**Daftar Tugas:**
1. Terjemahkan kalimat berikut dari berita tentang PSSI dan FIFA ke dalam bahasa Inggris: "Perayaan kecil-kecilan ini untuk menyambut pernyataan tegas Blatter bahwa FIFA tidak akan mengizinkan Nurdin Halid kembali dicalonkan sebagai Ketua Umum PSSI setelah masa jabatannya berakhir."
2. Tuliskan lanjutan berita tentang PSSI dan FIFA, dimulai setelah kalimat terakhir yang tercantum.

Saturday, March 12, 2011

PSSI Menanti Datangnya Surat Sakti FIFA




Denting gelas beradu saat Presiden FIFA Sepp Blatter bersulang dengan Duta Besar Indonesia untuk Swiss Djoko Susilo. Perayaan kecil-kecilan ini untuk menyambut pernyataan tegas Blatter bahwa FIFA tidak akan mengizinkan Nurdin Halid kembali dicalonkan sebagai Ketua Umum PSSI setelah masa jabatannya berakhir.








“Saya bilang kepada Blatter, pernyataan itu sesuai keinginan masyarakat Indonesia. Saya kemudian mengajak Blatter toast (bersulang),” ujar Djoko Susilo, Selasa (8/3/2011).

**Data yang Diberikan:**
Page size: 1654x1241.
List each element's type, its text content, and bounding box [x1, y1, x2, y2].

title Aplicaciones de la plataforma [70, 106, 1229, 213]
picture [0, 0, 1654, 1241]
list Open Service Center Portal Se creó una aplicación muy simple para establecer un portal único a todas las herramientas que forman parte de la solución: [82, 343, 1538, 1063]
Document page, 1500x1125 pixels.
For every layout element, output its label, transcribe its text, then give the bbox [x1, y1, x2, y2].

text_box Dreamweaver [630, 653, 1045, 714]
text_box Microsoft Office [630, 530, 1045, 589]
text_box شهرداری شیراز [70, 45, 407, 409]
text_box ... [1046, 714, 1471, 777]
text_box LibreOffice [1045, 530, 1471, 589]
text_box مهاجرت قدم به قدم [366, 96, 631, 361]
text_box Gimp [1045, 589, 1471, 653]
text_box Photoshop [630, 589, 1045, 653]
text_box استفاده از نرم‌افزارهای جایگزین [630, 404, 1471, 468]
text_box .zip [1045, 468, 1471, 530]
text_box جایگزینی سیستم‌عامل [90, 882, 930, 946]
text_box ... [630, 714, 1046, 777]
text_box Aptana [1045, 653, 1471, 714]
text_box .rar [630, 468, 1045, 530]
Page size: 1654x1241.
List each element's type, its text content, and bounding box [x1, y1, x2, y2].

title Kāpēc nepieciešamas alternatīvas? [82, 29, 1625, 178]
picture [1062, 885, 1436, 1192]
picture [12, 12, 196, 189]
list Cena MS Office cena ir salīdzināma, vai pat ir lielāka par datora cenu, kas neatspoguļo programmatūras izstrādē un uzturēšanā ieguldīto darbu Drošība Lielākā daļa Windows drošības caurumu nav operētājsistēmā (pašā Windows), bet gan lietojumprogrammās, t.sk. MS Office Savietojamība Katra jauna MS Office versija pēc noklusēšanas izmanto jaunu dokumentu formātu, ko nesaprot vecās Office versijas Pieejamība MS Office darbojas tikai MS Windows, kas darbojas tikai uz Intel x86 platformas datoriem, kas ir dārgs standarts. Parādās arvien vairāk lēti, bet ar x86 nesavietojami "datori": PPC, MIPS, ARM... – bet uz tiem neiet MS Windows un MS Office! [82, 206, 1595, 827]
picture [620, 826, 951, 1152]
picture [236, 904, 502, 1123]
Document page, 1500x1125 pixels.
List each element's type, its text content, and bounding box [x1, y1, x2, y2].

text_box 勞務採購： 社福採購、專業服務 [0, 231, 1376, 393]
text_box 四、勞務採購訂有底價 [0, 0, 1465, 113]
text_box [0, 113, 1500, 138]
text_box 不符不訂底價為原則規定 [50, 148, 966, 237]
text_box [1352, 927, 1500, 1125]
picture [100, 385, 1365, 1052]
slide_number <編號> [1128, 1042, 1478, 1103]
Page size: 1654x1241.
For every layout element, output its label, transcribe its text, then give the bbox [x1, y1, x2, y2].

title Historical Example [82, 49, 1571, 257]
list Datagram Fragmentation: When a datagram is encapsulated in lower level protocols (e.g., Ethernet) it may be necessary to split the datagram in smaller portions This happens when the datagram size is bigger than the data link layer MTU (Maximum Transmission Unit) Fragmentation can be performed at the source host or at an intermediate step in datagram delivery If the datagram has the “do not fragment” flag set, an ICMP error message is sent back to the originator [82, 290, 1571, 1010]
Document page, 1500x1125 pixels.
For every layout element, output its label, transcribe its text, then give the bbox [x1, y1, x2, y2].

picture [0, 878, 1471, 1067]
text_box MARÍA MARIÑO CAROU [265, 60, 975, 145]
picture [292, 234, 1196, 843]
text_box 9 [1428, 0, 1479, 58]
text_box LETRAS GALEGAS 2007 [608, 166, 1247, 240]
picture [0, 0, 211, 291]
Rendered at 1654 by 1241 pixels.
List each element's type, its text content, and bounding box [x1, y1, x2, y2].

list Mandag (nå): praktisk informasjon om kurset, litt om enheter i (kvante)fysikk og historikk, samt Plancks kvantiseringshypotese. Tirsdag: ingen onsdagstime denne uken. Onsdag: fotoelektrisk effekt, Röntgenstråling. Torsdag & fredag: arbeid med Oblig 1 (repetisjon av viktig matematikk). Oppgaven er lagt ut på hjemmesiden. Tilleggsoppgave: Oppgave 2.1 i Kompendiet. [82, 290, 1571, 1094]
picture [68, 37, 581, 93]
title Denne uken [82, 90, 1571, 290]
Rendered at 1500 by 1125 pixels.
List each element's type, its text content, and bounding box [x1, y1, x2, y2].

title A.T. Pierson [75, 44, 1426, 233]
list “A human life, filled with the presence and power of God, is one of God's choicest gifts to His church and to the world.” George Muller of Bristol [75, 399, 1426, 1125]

**Hasil Pengerjaan:**
1. This modest celebration was held to welcome Blatter's firm statement that FIFA would not allow Nurdin Halid to be nominated again as General Chairman of PSSI after his term ended.

2.
Sekitar dua jam setelah pertemuan itu, Blatter bertemu Ketua Umum Komite Olimpiade Indonesia (KOI) Rita Subowo di Kantor FIFA, Zurich, Swiss. Blatter menegaskan, Nurdin Halid, Nirwan Dermawan Bakrie, Arifin Panigoro, dan George Toisutta tidak boleh dicalonkan lagi. Pencalonan keempat bakal calon itu juga telah dibatalkan Komite Banding.


Pernyataan Blatter itu memberikan angin segar bagi pencinta sepak bola Indonesia yang menginginkan perbaikan PSSI. Ini merupakan hasil dari langkah-langkah terobosan pemerintah, melalui Duta Besar RI di Swiss, dan langkah berani Ketua Umum KONI/KOI yang menghubungi langsung Blatter. Selama ini tak pernah dilakukan langkah setegas ini untuk mereformasi sepak bola nasional.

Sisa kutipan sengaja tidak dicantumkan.